May 2, 2005

Last Minute Panic

I’ve just endured ten minutes of pure mental torture. For some reason, the word “barcode” was thrown into the whole “machine-readable passport” thing. After a short session of high-octane Googling, I’ve established that there are clearly various definitions of the word “barcode”.
To me, the word barcode conjurs up images of vertical black lines, some thick, some thin, with a row of numbers underneath. You can imagine the terror that was oozing through my veins as I flicked through the pages of my passport looking for a motif that matches this approximate description.
To the various governments of the world, barcode means two lines of chevrons, letters and numbers.
So I do get to go to New York after all. Hurrah.
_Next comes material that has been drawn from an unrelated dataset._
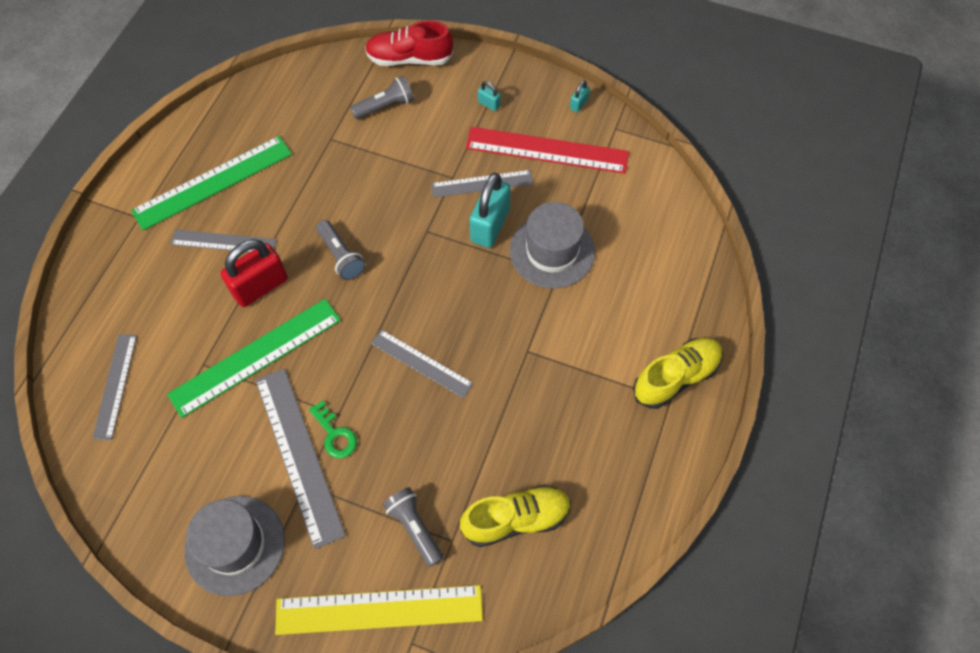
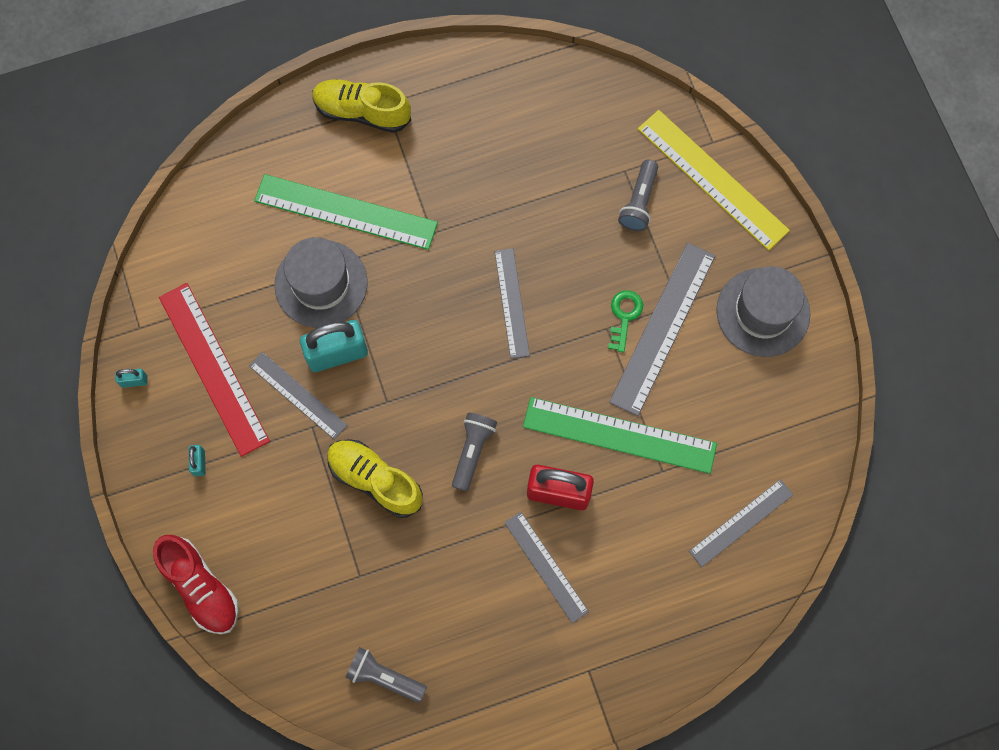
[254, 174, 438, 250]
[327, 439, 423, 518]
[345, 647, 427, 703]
Fucking phew.
You may not hear from me again until next week. Unless you are Stuart or Krissa, in which case I shall see you tomorrow evening, or you are Jodi, in which case I shall see you on Wednesday morning, or you are Kate, in which case I shall see you on Wednesday afternoon.

Pete

3 thoughts on “Last Minute Panic

  1. And what a sight it was. On a morning when I’d decided against coffee, the equivalent effect was given by the sight of a half-naked Pete eating toast.
    Welcome to New York, Mr. Pete. Hope you have fun today!

  2. Where as I bet you were hoping for a half-naked Karen eating toast.
    Well I would be.
    [Let it not be said that smut doesn’t travel]

  3. It doesn’t need to travel, Adrian.
    Smut is everywhere, like air.
    Mostly because you have internet access, mind you.